[What to work on]
Every entry, from the first to the last, should be written out exactly.

[Data records]
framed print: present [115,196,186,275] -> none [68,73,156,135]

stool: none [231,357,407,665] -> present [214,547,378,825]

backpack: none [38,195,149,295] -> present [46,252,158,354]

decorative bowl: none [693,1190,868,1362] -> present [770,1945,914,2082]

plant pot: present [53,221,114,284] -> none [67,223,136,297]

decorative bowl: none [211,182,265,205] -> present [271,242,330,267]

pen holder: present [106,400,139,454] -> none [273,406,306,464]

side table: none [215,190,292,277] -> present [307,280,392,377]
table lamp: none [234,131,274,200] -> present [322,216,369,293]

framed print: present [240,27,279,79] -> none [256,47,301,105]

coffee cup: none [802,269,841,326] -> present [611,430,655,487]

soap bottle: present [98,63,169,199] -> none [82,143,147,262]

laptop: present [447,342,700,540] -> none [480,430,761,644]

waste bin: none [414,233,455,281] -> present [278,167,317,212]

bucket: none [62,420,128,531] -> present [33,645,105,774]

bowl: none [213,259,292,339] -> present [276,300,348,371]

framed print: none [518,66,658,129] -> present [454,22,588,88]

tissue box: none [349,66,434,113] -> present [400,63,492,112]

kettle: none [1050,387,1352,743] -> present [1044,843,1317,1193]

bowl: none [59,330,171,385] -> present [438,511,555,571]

[Reply]
framed print: present [115,196,186,275] -> none [68,73,156,135]

stool: none [231,357,407,665] -> present [214,547,378,825]

backpack: none [38,195,149,295] -> present [46,252,158,354]

decorative bowl: none [693,1190,868,1362] -> present [770,1945,914,2082]

plant pot: present [53,221,114,284] -> none [67,223,136,297]

decorative bowl: none [211,182,265,205] -> present [271,242,330,267]

pen holder: present [106,400,139,454] -> none [273,406,306,464]

side table: none [215,190,292,277] -> present [307,280,392,377]
table lamp: none [234,131,274,200] -> present [322,216,369,293]

framed print: present [240,27,279,79] -> none [256,47,301,105]

coffee cup: none [802,269,841,326] -> present [611,430,655,487]

soap bottle: present [98,63,169,199] -> none [82,143,147,262]

laptop: present [447,342,700,540] -> none [480,430,761,644]

waste bin: none [414,233,455,281] -> present [278,167,317,212]

bucket: none [62,420,128,531] -> present [33,645,105,774]

bowl: none [213,259,292,339] -> present [276,300,348,371]

framed print: none [518,66,658,129] -> present [454,22,588,88]

tissue box: none [349,66,434,113] -> present [400,63,492,112]

kettle: none [1050,387,1352,743] -> present [1044,843,1317,1193]

bowl: none [59,330,171,385] -> present [438,511,555,571]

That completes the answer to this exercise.